◆ What to work on
A - Reproduce the part of the SECA passage starting with "Overall Architecture" and going on through "naturally and fluently).".
B - Go on with the SECA passage from the point where it stops.

◆ Source document
Key Insight: The paper formalizes the search for realistic adversarial prompts as a constrained optimization problem incorporating semantic equivalence and coherence constraints.

Method

Overall Architecture

SECA formulates hallucination elicitation as constrained optimization: it searches the input prompt space to maximize the likelihood of LLM hallucination (objective function), while satisfying a semantic equivalence constraint (the meaning of the modified prompt remains unchanged) and a semantic coherence constraint (the modified text reads naturally and fluently).

Key Designs

  1. Constrained Optimization Formulation

    • Objective: \(\max_{x'} \mathcal{L}_{\text{hallucination}}(f(x'))\)
    • Constraint 1 (Semantic Equivalence): \(\text{sim}(x, x') \geq \tau_{\text{eq}}\)
    • Constraint 2 (Semantic Coherence): \(\text{coherence}(x') \geq \tau_{\text{coh}}\)
    • Design Motivation: Ensures that adversarial prompts are realistic and plausible.

[Dataset entries]
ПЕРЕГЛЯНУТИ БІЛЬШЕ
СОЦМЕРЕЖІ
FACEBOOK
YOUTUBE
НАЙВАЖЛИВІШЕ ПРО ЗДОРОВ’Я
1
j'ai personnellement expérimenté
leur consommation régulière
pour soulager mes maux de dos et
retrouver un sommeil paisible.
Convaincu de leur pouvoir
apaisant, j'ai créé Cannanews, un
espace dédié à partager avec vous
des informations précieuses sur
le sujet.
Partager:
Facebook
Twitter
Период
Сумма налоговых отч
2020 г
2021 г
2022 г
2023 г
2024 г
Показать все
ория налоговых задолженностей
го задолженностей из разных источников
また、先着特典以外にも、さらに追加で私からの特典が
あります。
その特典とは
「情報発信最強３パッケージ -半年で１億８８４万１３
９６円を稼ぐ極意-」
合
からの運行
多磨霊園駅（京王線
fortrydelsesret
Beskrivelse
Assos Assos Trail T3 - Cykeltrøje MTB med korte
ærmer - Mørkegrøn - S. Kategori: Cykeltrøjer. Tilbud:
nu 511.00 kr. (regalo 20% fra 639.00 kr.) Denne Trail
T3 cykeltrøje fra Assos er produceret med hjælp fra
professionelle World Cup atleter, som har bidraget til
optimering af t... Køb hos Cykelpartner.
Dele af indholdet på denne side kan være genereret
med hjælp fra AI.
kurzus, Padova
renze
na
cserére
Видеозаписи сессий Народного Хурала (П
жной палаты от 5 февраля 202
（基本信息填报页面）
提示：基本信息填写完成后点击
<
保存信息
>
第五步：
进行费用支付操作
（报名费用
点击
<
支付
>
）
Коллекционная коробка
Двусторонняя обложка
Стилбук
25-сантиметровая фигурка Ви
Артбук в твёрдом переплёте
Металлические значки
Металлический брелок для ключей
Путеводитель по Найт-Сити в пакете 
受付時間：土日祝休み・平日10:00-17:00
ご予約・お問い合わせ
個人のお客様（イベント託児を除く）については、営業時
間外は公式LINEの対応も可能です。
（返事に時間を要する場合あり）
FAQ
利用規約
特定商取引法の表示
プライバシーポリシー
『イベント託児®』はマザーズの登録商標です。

◆ List of answers
A -
Overall Architecture

SECA formulates hallucination elicitation as constrained optimization: it searches the input prompt space to maximize the likelihood of LLM hallucination (objective function), while satisfying a semantic equivalence constraint (the meaning of the modified prompt remains unchanged) and a semantic coherence constraint (the modified text reads naturally and fluently).

B -
  2. Constraint-Preserving Zeroth-Order Method

    • Function: Searches for adversarial prompts when gradient access is unavailable (black-box LLMs).
    • Mechanism: Employs zeroth-order optimization to estimate gradient directions, projecting back onto the feasible region at each step to satisfy constraints.
    • Design Motivation: Commercial LLMs (e.g., GPT-4) do not expose gradients.
  3. Word-Level Perturbation Operations

    • Synonym substitution, sentence restructuring, and passive/active voice conversion.
    • Semantic equivalence and coherence constraints are verified at each perturbation step.

Loss & Training

  • No training is required; optimization is performed entirely at inference time.
  • Prompts are perturbed incrementally, with constraint validation at each step.

Key Experimental Results

Main Results: Attack Success Rate (ASR↑)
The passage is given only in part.